Tâches à effectuer
1. D'après le texte de lecture, pourquoi la petite balle rouge lancée contre la fenêtre de la salle de bain fait-elle penser à Shining ? Répondez en une à trois phrases.
2. Selon le texte de lecture, qui a refilé le Mal à Jay ?

Texte de lecture
────────────────────
Les lieux fréquentés habituellement par ces jeunes personnes revêtent l'ambiance inquiétante du genre épouvante et montrent bien cette "pollution" : le quartier résidentiel, dont la tranquille routine s'ouvre dans le film sur la panique incomprise ; le lycée dans lequel nos héros viennent tenter de retrouver Hugh, qui a refilé le Mal à Jay : la belle idée du pano qui tourne et tourne et montre ce lieu anodin devant lequel on croit voir au loin une silhouette qui approche... Ou encore la cabane sur la plage, très bref refuge, et bien sûr la maison familiale, dérangée par une petite balle rouge lancée contre la fenêtre de la salle de bain et qui fait sursauter Jay occupée devant son miroir (on pense à la balle de Shining, elle aussi venue d'un hors champ mystérieux et surnaturel).
────────────────────
Données brutes

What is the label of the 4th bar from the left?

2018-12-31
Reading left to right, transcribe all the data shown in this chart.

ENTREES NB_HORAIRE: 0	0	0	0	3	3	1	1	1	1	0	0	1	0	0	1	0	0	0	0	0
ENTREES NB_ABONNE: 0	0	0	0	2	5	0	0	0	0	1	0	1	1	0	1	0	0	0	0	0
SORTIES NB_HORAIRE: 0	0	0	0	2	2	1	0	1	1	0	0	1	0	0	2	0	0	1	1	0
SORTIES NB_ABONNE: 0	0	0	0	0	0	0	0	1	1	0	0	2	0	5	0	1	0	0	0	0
────────────────────
Réponses par tâche
1. Elle fait penser à la balle de Shining parce que, comme celle-ci, elle vient d'un hors champ mystérieux et surnaturel.

2. C'est Hugh.